# I passed all my courses, yay!



## SAgirl (Nov 15, 2003)

Despite having a rough year, I still managed to pass all my courses. I am very proud of that. I just saw a paper that I got 17% on since every single one of my papers was late this year. This should teach me not to be late with papers. 

I got 1 63, 71 and 76 and in one class an 87. Cheers! This is a good day. It's not the mark that I got. 

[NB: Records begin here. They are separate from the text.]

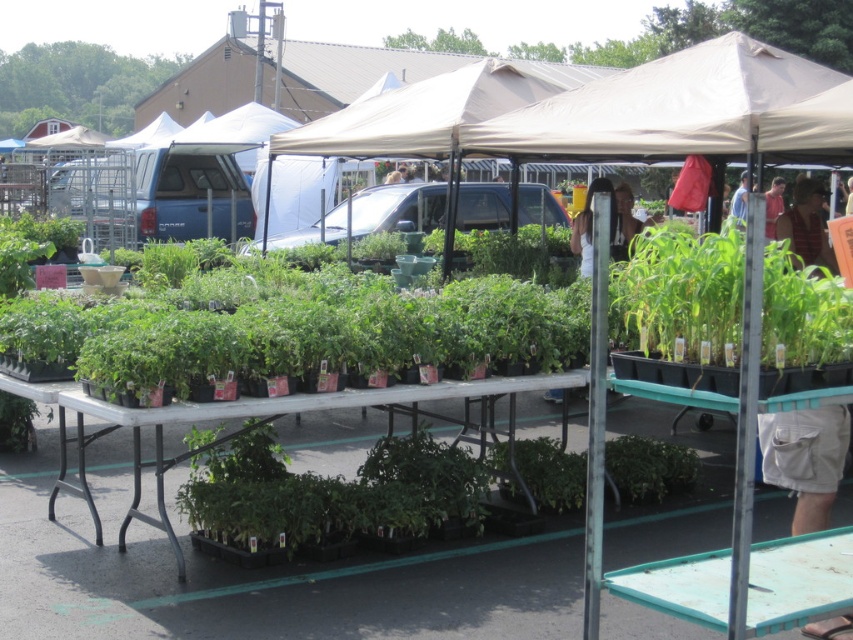
You are standing at the entrance of the farmer market and see the beige fabric tent at center. Can you tell me what is located at the point with coordinates (410, 116)?

The beige fabric tent at center is located at point (410, 116).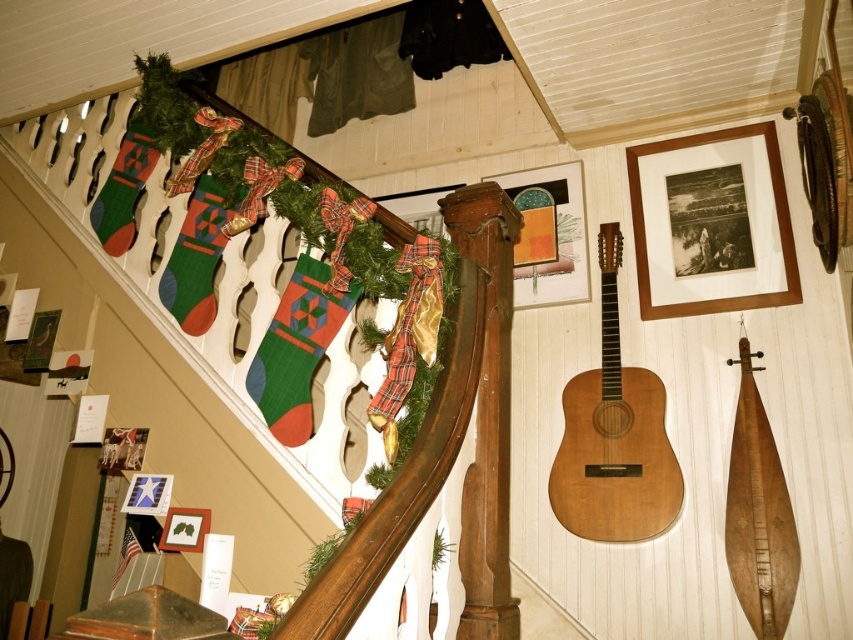
Question: Which of the following is the farthest from the observer?

Choices:
 (A) tap(759, 426)
 (B) tap(599, 385)
 (C) tap(648, 276)

Answer: (C)

Question: Which is nearer to the wooden guitar at center-right?

Choices:
 (A) natural wood guitar at center
 (B) wooden picture frame at upper right

Answer: (A)

Question: Is wooden guitar at center-right positioned behind wooden picture frame at upper right?

Choices:
 (A) no
 (B) yes

Answer: (A)

Question: Does natural wood guitar at center lie behind wooden picture frame at upper right?

Choices:
 (A) yes
 (B) no

Answer: (B)

Question: Which point is closer to the camera taking this photo?

Choices:
 (A) (775, 532)
 (B) (653, 314)

Answer: (A)

Question: Is wooden guitar at center-right thinner than wooden picture frame at upper right?

Choices:
 (A) yes
 (B) no

Answer: (A)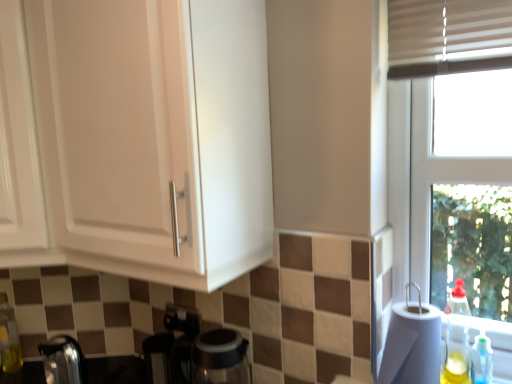
Question: Should I look upward or downward to see satin chrome faucet at lower left?

Choices:
 (A) up
 (B) down

Answer: (B)

Question: Considering the relative sizes of translucent plastic soap dispenser at lower right, arranged as the 1th bottle when viewed from the right, and white paper towel at right in the image provided, is translucent plastic soap dispenser at lower right, arranged as the 1th bottle when viewed from the right, thinner than white paper towel at right?

Choices:
 (A) no
 (B) yes

Answer: (B)

Question: Is translucent plastic soap dispenser at lower right, the 3th bottle positioned from the left, facing away from white paper towel at right?

Choices:
 (A) yes
 (B) no

Answer: (B)

Question: Is translucent plastic soap dispenser at lower right, which appears as the 1th bottle when viewed from the front, with white paper towel at right?

Choices:
 (A) yes
 (B) no

Answer: (B)

Question: Does translucent plastic soap dispenser at lower right, arranged as the third bottle when viewed from the back, have a smaller size compared to white paper towel at right?

Choices:
 (A) no
 (B) yes

Answer: (B)

Question: Does translucent plastic soap dispenser at lower right, arranged as the third bottle when viewed from the back, lie in front of white paper towel at right?

Choices:
 (A) yes
 (B) no

Answer: (B)

Question: Does translucent plastic soap dispenser at lower right, arranged as the 1th bottle when viewed from the right, appear on the right side of white paper towel at right?

Choices:
 (A) no
 (B) yes

Answer: (B)

Question: Can you confirm if translucent plastic bottle at right, which is the second bottle from right to left, is wider than white matte cabinet at upper left, marked as the 2th cabinetry in a left-to-right arrangement?

Choices:
 (A) yes
 (B) no

Answer: (B)

Question: Is there a large distance between translucent plastic bottle at right, which is the second bottle from right to left, and white matte cabinet at upper left, marked as the 2th cabinetry in a left-to-right arrangement?

Choices:
 (A) no
 (B) yes

Answer: (B)

Question: Is white matte cabinet at upper left, the first cabinetry in the right-to-left sequence, a part of translucent plastic bottle at right, which is the second bottle from front to back?

Choices:
 (A) no
 (B) yes

Answer: (A)

Question: Does translucent plastic bottle at right, arranged as the 2th bottle when viewed from the left, have a greater height compared to white matte cabinet at upper left, marked as the 2th cabinetry in a left-to-right arrangement?

Choices:
 (A) no
 (B) yes

Answer: (A)

Question: Does translucent plastic bottle at right, arranged as the 2th bottle when viewed from the left, lie behind white matte cabinet at upper left, marked as the 2th cabinetry in a left-to-right arrangement?

Choices:
 (A) yes
 (B) no

Answer: (A)

Question: Can you confirm if translucent plastic bottle at right, arranged as the 2th bottle when viewed from the left, is smaller than white matte cabinet at upper left, marked as the 2th cabinetry in a left-to-right arrangement?

Choices:
 (A) yes
 (B) no

Answer: (A)

Question: Is white paper towel at right behind translucent plastic soap dispenser at lower right, arranged as the third bottle when viewed from the back?

Choices:
 (A) no
 (B) yes

Answer: (A)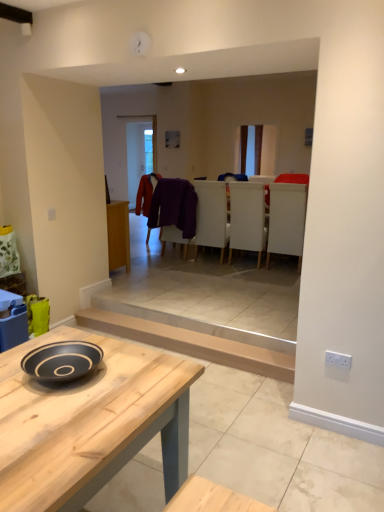
Question: From the image's perspective, does white fabric armchair at center, which is counted as the 2th armchair, starting from the left, appear higher than light brown wooden plank at lower center?

Choices:
 (A) no
 (B) yes

Answer: (B)

Question: Is white fabric armchair at center, which is counted as the 2th armchair, starting from the left, oriented away from light brown wooden plank at lower center?

Choices:
 (A) no
 (B) yes

Answer: (B)

Question: Is white fabric armchair at center, the 1th armchair from the right, further to camera compared to light brown wooden plank at lower center?

Choices:
 (A) no
 (B) yes

Answer: (B)

Question: Does white fabric armchair at center, the 1th armchair from the right, have a greater width compared to light brown wooden plank at lower center?

Choices:
 (A) no
 (B) yes

Answer: (B)

Question: Are white fabric armchair at center, which is counted as the 2th armchair, starting from the left, and light brown wooden plank at lower center located far from each other?

Choices:
 (A) no
 (B) yes

Answer: (B)

Question: Considering the positions of white matte chair at center and natural wood table at center in the image, is white matte chair at center taller or shorter than natural wood table at center?

Choices:
 (A) short
 (B) tall

Answer: (B)

Question: Is white matte chair at center spatially inside natural wood table at center, or outside of it?

Choices:
 (A) outside
 (B) inside

Answer: (A)

Question: From a real-world perspective, is white matte chair at center physically located above or below natural wood table at center?

Choices:
 (A) below
 (B) above

Answer: (B)

Question: Is white matte chair at center wider or thinner than natural wood table at center?

Choices:
 (A) wide
 (B) thin

Answer: (B)

Question: From the image's perspective, is light brown wooden plank at lower center positioned above or below natural wood table at center?

Choices:
 (A) below
 (B) above

Answer: (B)

Question: Based on their sizes in the image, would you say light brown wooden plank at lower center is bigger or smaller than natural wood table at center?

Choices:
 (A) small
 (B) big

Answer: (A)

Question: In the image, is light brown wooden plank at lower center on the left side or the right side of natural wood table at center?

Choices:
 (A) left
 (B) right

Answer: (B)

Question: Considering the positions of light brown wooden plank at lower center and natural wood table at center in the image, is light brown wooden plank at lower center taller or shorter than natural wood table at center?

Choices:
 (A) tall
 (B) short

Answer: (B)

Question: Considering their positions, is velvet red coat at center, the first laundry positioned from the back, located in front of or behind white fabric armchair at center, which is counted as the 2th armchair, starting from the left?

Choices:
 (A) front
 (B) behind

Answer: (B)

Question: Looking at the image, does velvet red coat at center, the first laundry positioned from the back, seem bigger or smaller compared to white fabric armchair at center, the 1th armchair from the right?

Choices:
 (A) big
 (B) small

Answer: (B)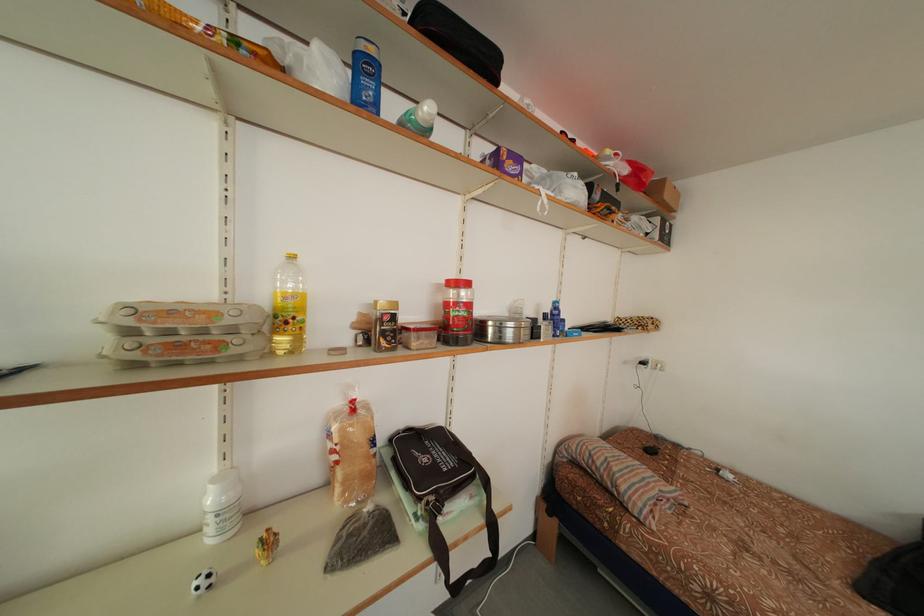
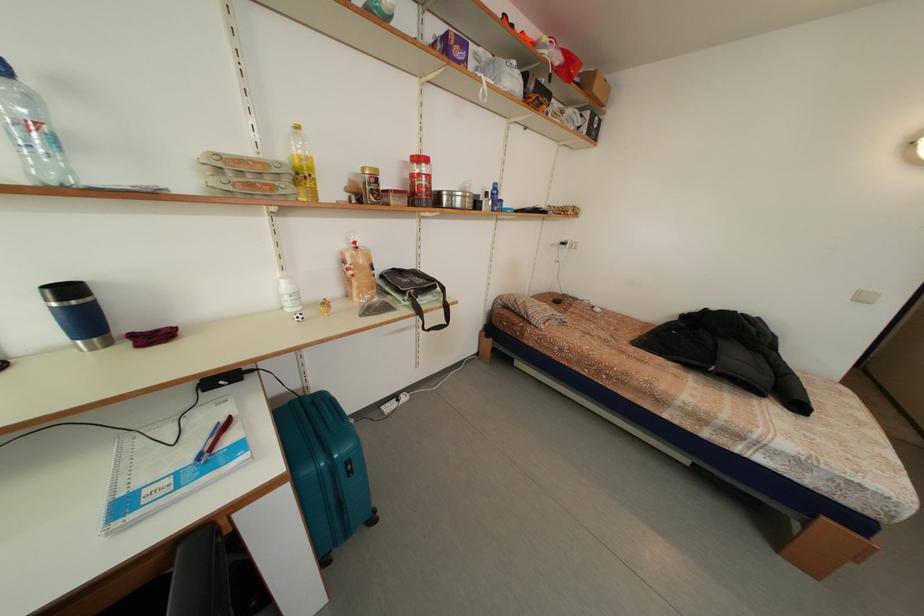
Locate, in the second image, the point that corresponds to (x=396, y=347) in the first image.

(383, 204)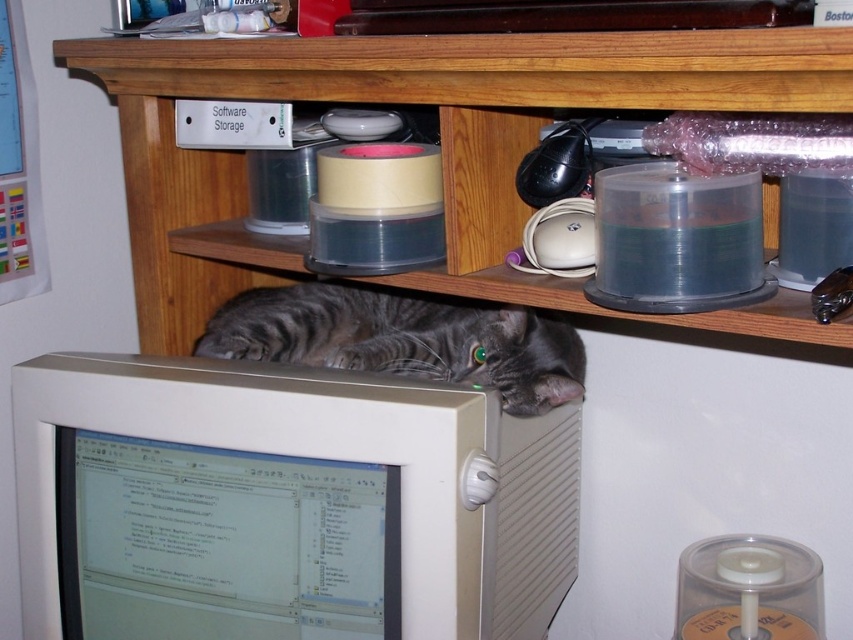
Question: Is beige plastic monitor at center to the right of wooden shelf at center from the viewer's perspective?

Choices:
 (A) yes
 (B) no

Answer: (B)

Question: Can you confirm if wooden shelf at center is positioned above gray striped fur at center?

Choices:
 (A) yes
 (B) no

Answer: (A)

Question: Among these objects, which one is farthest from the camera?

Choices:
 (A) beige plastic monitor at center
 (B) gray striped fur at center
 (C) wooden shelf at center

Answer: (B)

Question: Which object is positioned closest to the gray striped fur at center?

Choices:
 (A) wooden shelf at center
 (B) beige plastic monitor at center

Answer: (A)

Question: Where is beige plastic monitor at center located in relation to gray striped fur at center in the image?

Choices:
 (A) right
 (B) left

Answer: (B)

Question: Which point is farther to the camera?

Choices:
 (A) wooden shelf at center
 (B) beige plastic monitor at center

Answer: (B)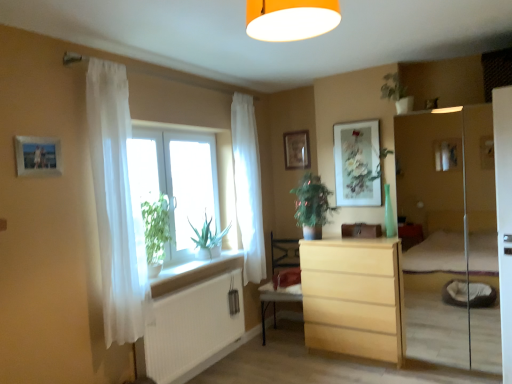
Question: Is green matte plant at upper center facing towards transparent glass window at center?

Choices:
 (A) no
 (B) yes

Answer: (A)

Question: Is green matte plant at upper center turned away from transparent glass window at center?

Choices:
 (A) no
 (B) yes

Answer: (A)

Question: From the image's perspective, is green matte plant at upper center below transparent glass window at center?

Choices:
 (A) no
 (B) yes

Answer: (A)

Question: Is green matte plant at upper center thinner than transparent glass window at center?

Choices:
 (A) yes
 (B) no

Answer: (B)

Question: From a real-world perspective, is green matte plant at upper center physically below transparent glass window at center?

Choices:
 (A) no
 (B) yes

Answer: (A)

Question: Is green matte plant at upper center not close to transparent glass window at center?

Choices:
 (A) yes
 (B) no

Answer: (A)

Question: Can you confirm if white ribbed radiator at lower left is thinner than wooden armchair at center?

Choices:
 (A) no
 (B) yes

Answer: (B)

Question: Is white ribbed radiator at lower left outside of wooden armchair at center?

Choices:
 (A) yes
 (B) no

Answer: (A)

Question: Considering the relative sizes of white ribbed radiator at lower left and wooden armchair at center in the image provided, is white ribbed radiator at lower left bigger than wooden armchair at center?

Choices:
 (A) no
 (B) yes

Answer: (A)

Question: Is white ribbed radiator at lower left facing towards wooden armchair at center?

Choices:
 (A) yes
 (B) no

Answer: (B)

Question: From the image's perspective, would you say white ribbed radiator at lower left is positioned over wooden armchair at center?

Choices:
 (A) no
 (B) yes

Answer: (A)

Question: Is white ribbed radiator at lower left taller than wooden armchair at center?

Choices:
 (A) yes
 (B) no

Answer: (B)

Question: Is white sheer curtain at window, which is the first curtain in back-to-front order, far away from light wood chest of drawers at center?

Choices:
 (A) no
 (B) yes

Answer: (A)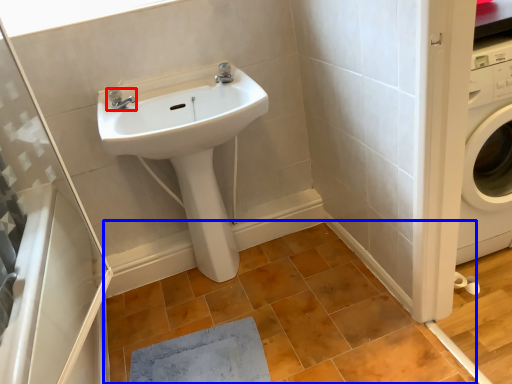
Question: Which object appears farthest to the camera in this image, tap (highlighted by a red box) or tile (highlighted by a blue box)?

Choices:
 (A) tap
 (B) tile

Answer: (A)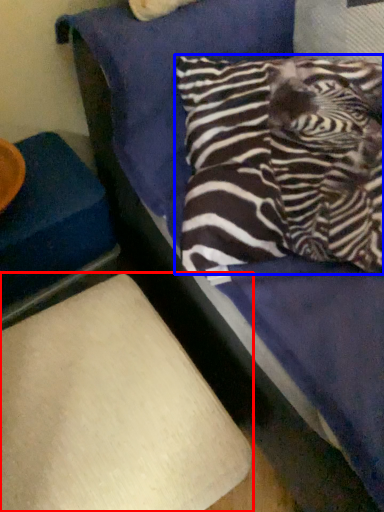
Question: Which object is further to the camera taking this photo, furniture (highlighted by a red box) or pillow (highlighted by a blue box)?

Choices:
 (A) furniture
 (B) pillow

Answer: (B)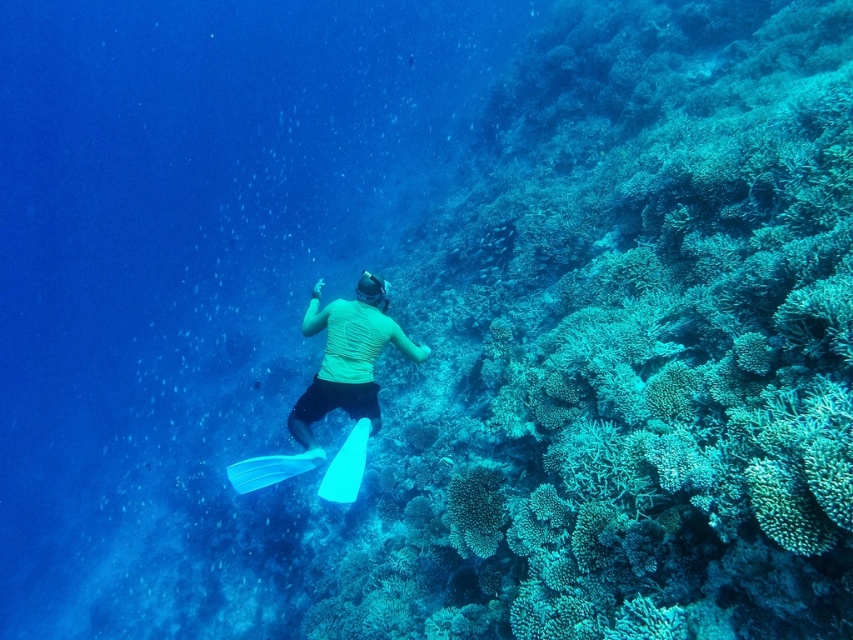
Question: Can you confirm if green textured coral at center is positioned to the left of transparent plastic paddle at lower center?

Choices:
 (A) no
 (B) yes

Answer: (A)

Question: Estimate the real-world distances between objects in this image. Which object is farther from the green textured coral reef at center?

Choices:
 (A) yellow matte shirt at center
 (B) translucent plastic paddle at lower center

Answer: (A)

Question: Is green textured coral reef at center closer to camera compared to transparent plastic paddle at lower center?

Choices:
 (A) no
 (B) yes

Answer: (A)

Question: Which point appears farthest from the camera in this image?

Choices:
 (A) pos(236,468)
 (B) pos(633,554)

Answer: (A)

Question: Does green textured coral reef at center have a greater width compared to translucent plastic paddle at lower center?

Choices:
 (A) no
 (B) yes

Answer: (A)

Question: Which object is positioned closest to the green textured coral reef at center?

Choices:
 (A) yellow matte shirt at center
 (B) transparent plastic paddle at lower center
 (C) translucent plastic paddle at lower center

Answer: (B)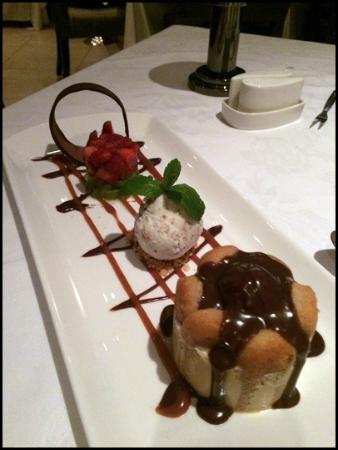
Locate an element on the screen. This screenshot has height=450, width=338. chair is located at coordinates (81, 24).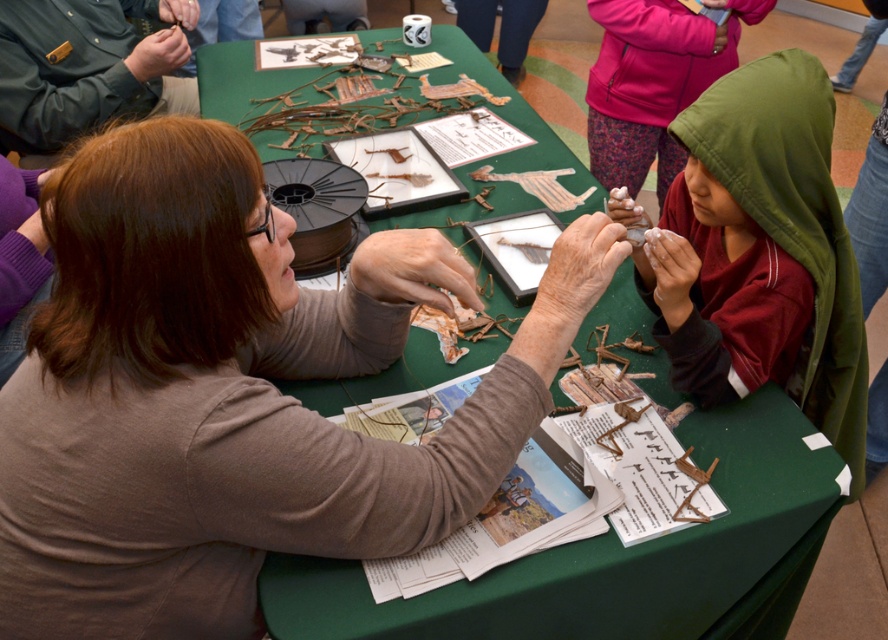
Find the location of a particular element. The height and width of the screenshot is (640, 888). green uniform at upper left is located at coordinates (86, 68).

Is green uniform at upper left further to camera compared to green hooded sweatshirt at upper right?

No.

Between point (111, 83) and point (680, 65), which one is positioned in front?

Point (111, 83) is in front.

At what (x,y) coordinates should I click in order to perform the action: click on green uniform at upper left. Please return your answer as a coordinate pair (x, y). Looking at the image, I should click on (86, 68).

Who is shorter, green fabric table at center or green hooded sweatshirt at upper right?

green hooded sweatshirt at upper right is shorter.

Is green fabric table at center above green hooded sweatshirt at upper right?

Incorrect, green fabric table at center is not positioned above green hooded sweatshirt at upper right.

Who is more forward, (756, 593) or (706, 19)?

Point (756, 593) is more forward.

Where is `green fabric table at center`? This screenshot has height=640, width=888. green fabric table at center is located at coordinates (616, 557).

Does brown textured paper at center appear on the left side of green uniform at upper left?

→ No, brown textured paper at center is not to the left of green uniform at upper left.

I want to click on brown textured paper at center, so [x=232, y=394].

The height and width of the screenshot is (640, 888). I want to click on brown textured paper at center, so click(232, 394).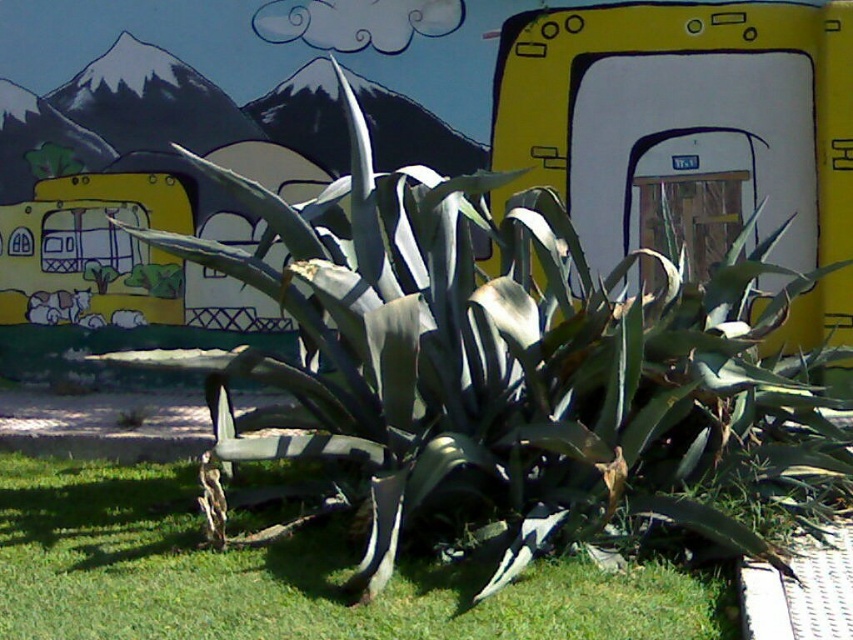
Question: Is green grass at lower center positioned in front of yellow matte school bus at left?

Choices:
 (A) yes
 (B) no

Answer: (A)

Question: Can you confirm if green grass at lower center is thinner than yellow matte school bus at left?

Choices:
 (A) yes
 (B) no

Answer: (B)

Question: Is green grass at lower center bigger than yellow matte school bus at left?

Choices:
 (A) no
 (B) yes

Answer: (B)

Question: Which point is farther to the camera?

I'm proud because I had to go through a lot of depression and a lot of obstacles. This means that if I did this that even though it's really difficult for me, I can do it.


----------



## solasum (Nov 17, 2008)

Great job! How many more semesters until you get your degree?


----------



## SAgirl (Nov 15, 2003)

Three more years of school.


----------



## kenny87 (Feb 22, 2009)

I got three B's and one A, and the A was in math of all classes, the one class I never did homework in and had no clue how to do half of it, must be smarter than I though. B's in English 102, anthropology, and art.


----------



## lyssado707 (Oct 29, 2004)

Congrats!!!:clap


----------



## dawntoearth (May 12, 2009)

good job SAgirl!


----------



## Beryl (Jan 9, 2007)

I hope I pass all mine also, just waiting on one more class. This teacher is just taking so long to post the grades for the last few assignments.


----------



## Globe_Trekker (Jan 29, 2009)

This is really good! You can do it! :clap


----------